Stanley Kubrick era um dos maiores nomes de Hollywood quando decidiu que seu próximo filme seria uma adaptação de O Iluminado (1980). O projeto foi um marco histórico desde o início, pois a ideia de um cineasta de renome com a crítica e com o público trabalhar com o horror era relativamente rara até então. Seria a consagração da geração new horror e da popularidade de Stephen King.
O escritor, como todos sabem, acabou não gostando muito do olhar do diretor para sua obra. Por anos, criticou o projeto sempre que lhe davam oportunidade em entrevistas. Embora reconhecesse o valor estético do longa-metragem, achava que o resultado excluía elementos fundamentais de sua história. Em resumo, Kubrick destituiu King da narrativa e a tomou para si.
Mesmo que a adaptação não tenha agradado a Stephen King, ela rendeu frutos que ajudaram o autor a se tornar praticamente um sinônimo do cinema de horror nos anos seguintes.
O fato de Danny ter um protagonismo importante no livro, ver objetos inanimados ganharem vida e seu pai ter algum tipo de humanidade são absolutamente ignorados na adaptação de 1980. A trama, que se estrutura em um clássico conto de mansão mal assombrada, fica mais imprecisa e vaga. No filme, há questões que nunca se resolvem, como a insinuação de que Jack Torrance (Jack Nicholson) está apenas delirando, manifestando imagens e alterando levemente a realidade.
Poucas adaptações de King, aliás, rendem tantos debates quanto O Iluminado. Óbvia escolha como um dos melhores títulos do horror, o longa-metragem é alvo de contínuos ensaios que analisam pontas soltas deixadas pelo diretor. Por isso, a compreensão dificilmente se resolve quando assistimos ao filme uma única vez.

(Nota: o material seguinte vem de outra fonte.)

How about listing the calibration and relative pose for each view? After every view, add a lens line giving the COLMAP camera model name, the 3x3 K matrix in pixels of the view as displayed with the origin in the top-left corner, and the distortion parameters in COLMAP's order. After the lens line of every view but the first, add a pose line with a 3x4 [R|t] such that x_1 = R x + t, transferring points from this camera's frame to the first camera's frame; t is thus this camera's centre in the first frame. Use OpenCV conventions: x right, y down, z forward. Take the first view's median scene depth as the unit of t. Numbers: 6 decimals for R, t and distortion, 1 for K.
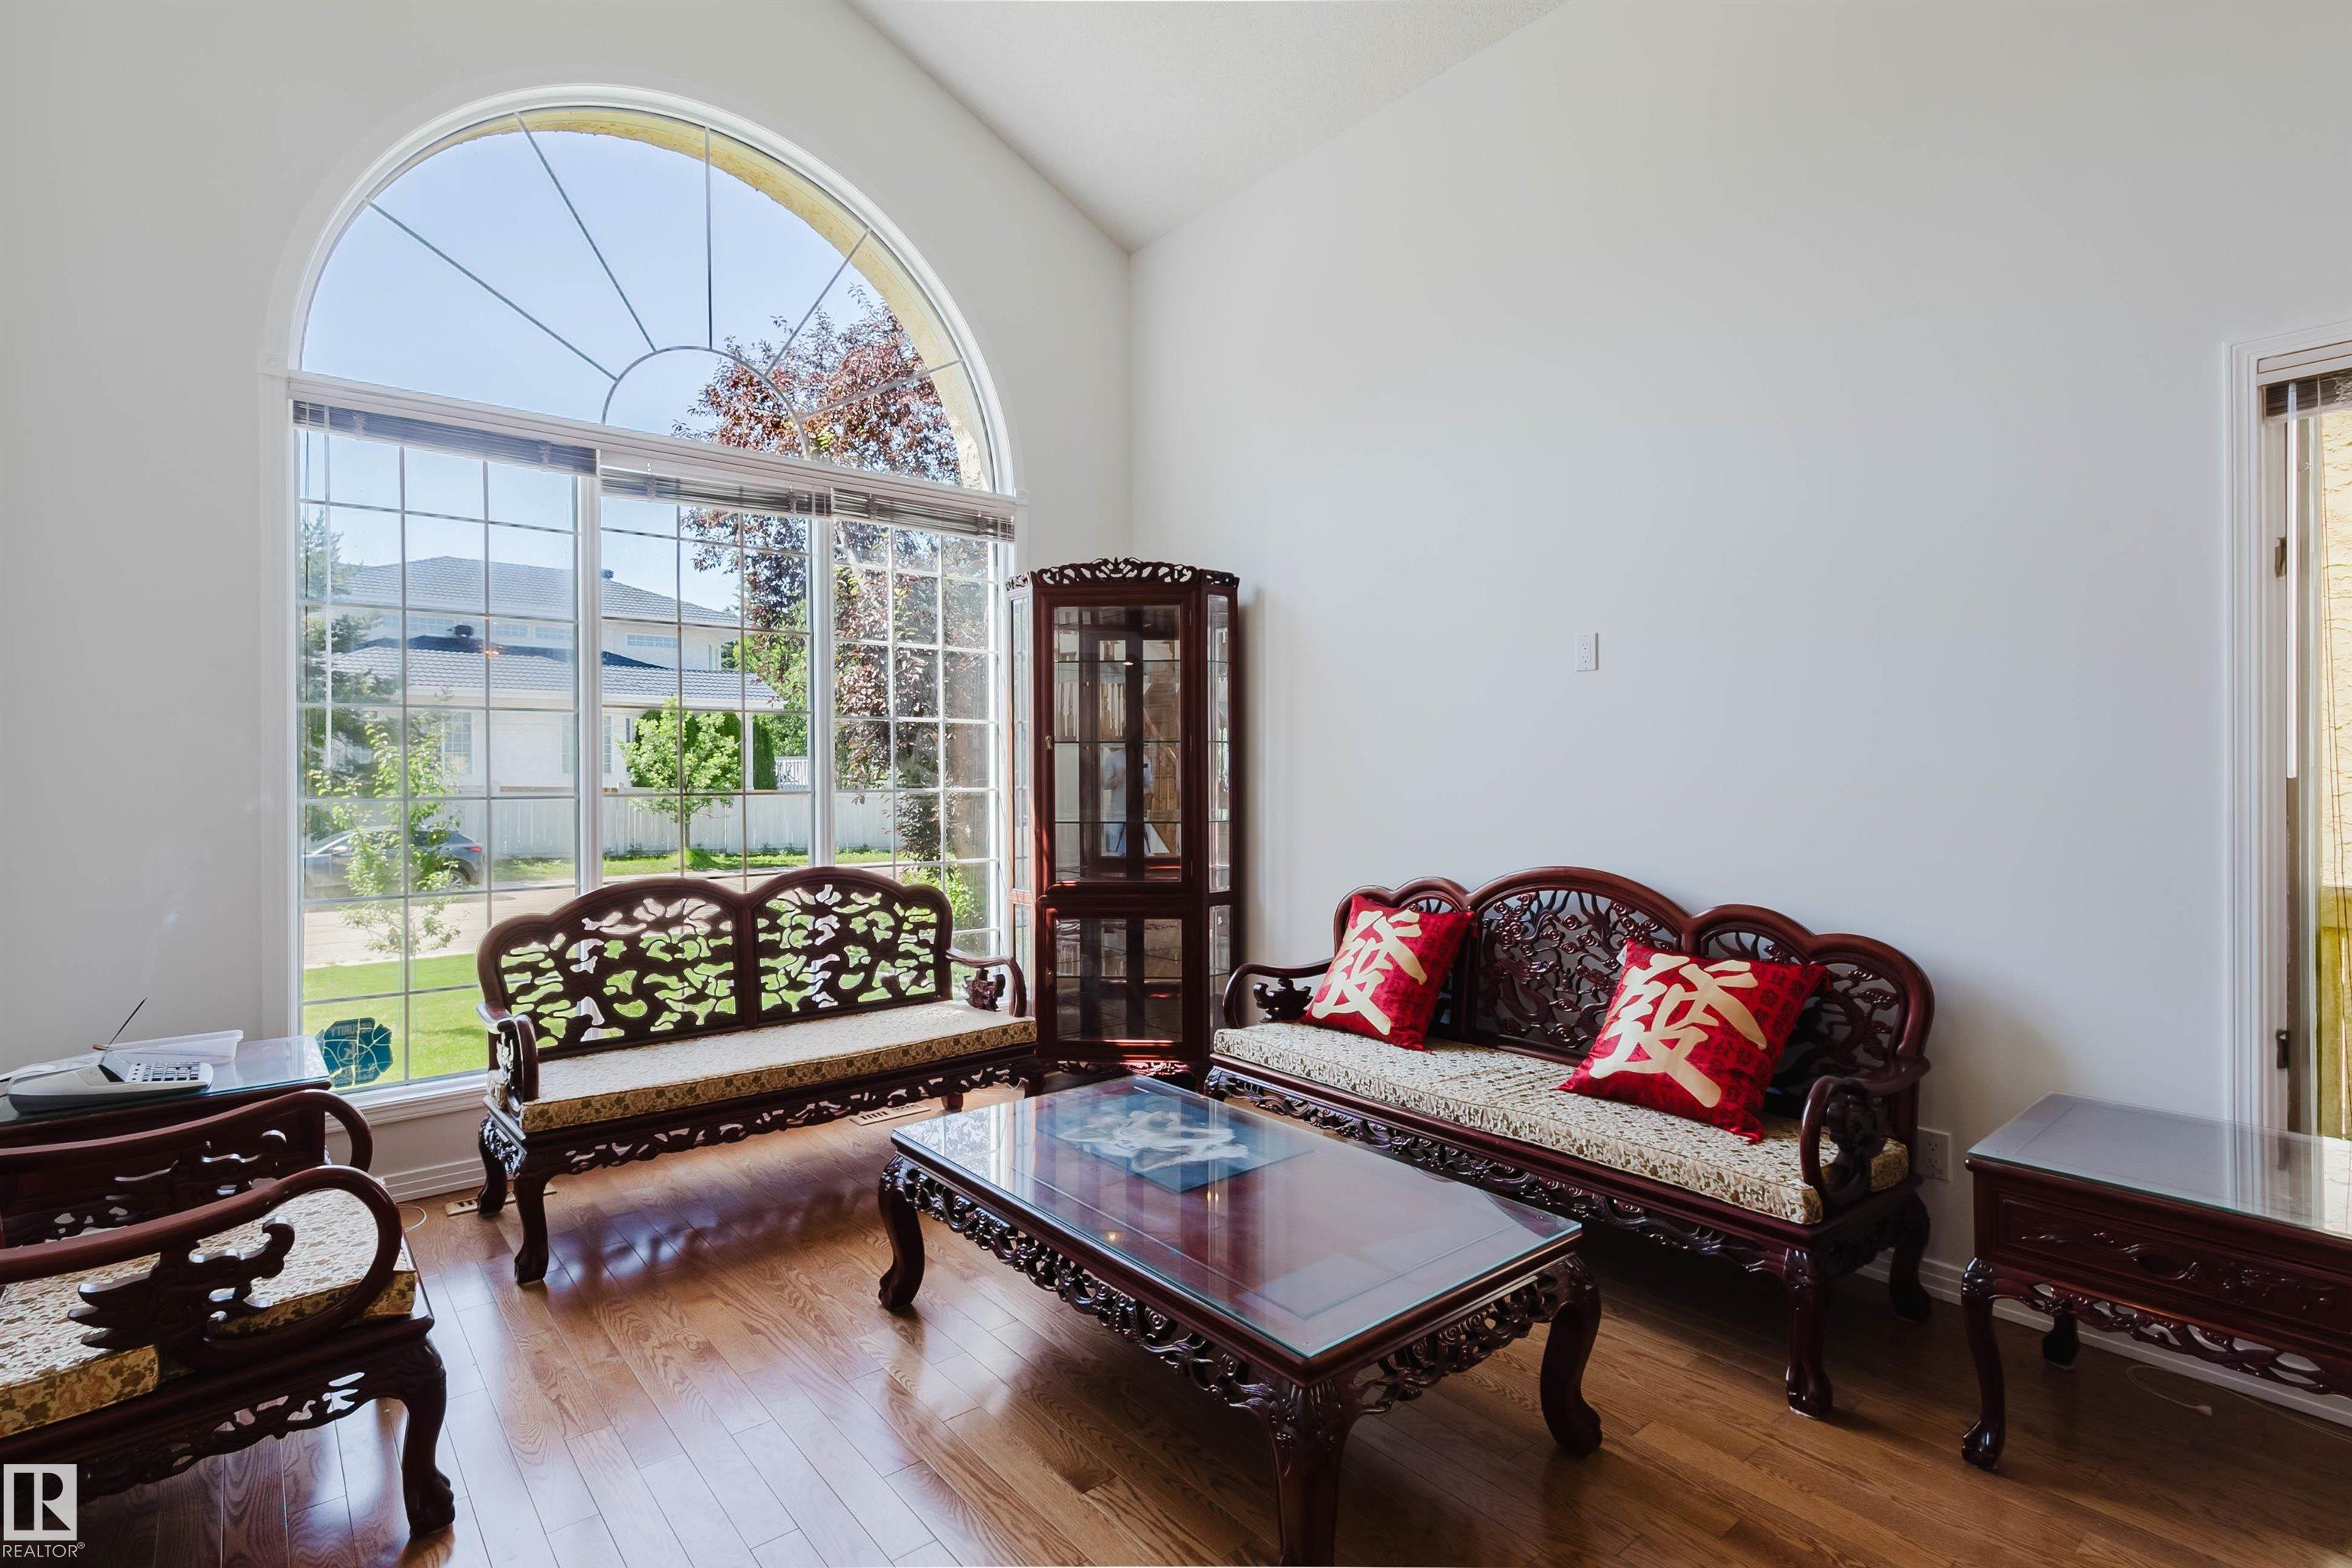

O fator replay, inclusive, gera teorias malucas, de observadores meticulosos. O diretor Rodney Ascher fez um documentário, O Labirinto de Kubrick (2012), somente com teorias fantásticas sobre o filme. Uma delas afirma que a obra seria uma complicada maneira de Kubrick revelar ao público que ajudou a forjar a chegada do homem à lua. Outra, diz que o diretor encheu a tela de símbolos sexuais, como um supostos falos desenhados no característico carpê do hotel.
Uma das análises apresentadas por Ascher que mais faz sentido é sobre a iconografia indígena apresentada na obra. O Overlook, como apresentado pelo gerente a Jack Torrance, foi construído em cima de um cemitério de americanos nativos (ideia que King também usaria no livro O Cemitério). Por conta disso, a decoração do edifício é repleta de referências aos índios, que foram dizimados por colonizadores europeus. Os corredores repletos de sangue seriam uma maneira de representar essa violência na história dos Estados Unidos.
A disputa entre o diretor e o escritor também aparece como um detalhe peculiar deixado no filme, segundo O Labirinto de Kubrick. De acordo como um dos entrevistados, a cena em que Dick Halloran dirige até o hotel e passa por um acidente seria uma maneira do cineasta mostrar seu desprezo pelo livro de King. Isso porque por alguns instantes, Kubrick detém a câmera num fusca vermelho destruído por um caminhão. No original, esse é o carro da família Torrance. No filme, o fusca usado pelos personagens é amarelo.
As interpretações exageradas de O Iluminado, que sem dúvida nenhuma é um grande filme de horror – inovador, bem dirigido e assustador -, ajudam a manter o clássico atual. Mesmo que a adaptação não tenha agradado a Stephen King, ela rendeu frutos que ajudaram o autor a se tornar praticamente um sinônimo do cinema de horror nos anos seguintes. O escritor, aliás, não pode mais falar mal da adaptação de Kubrick, pois assinou um contrato em que se comprometeu não criticar a visão do cineasta. O preço foi a fiel, mas sem graça, minissérie homônima de 1997.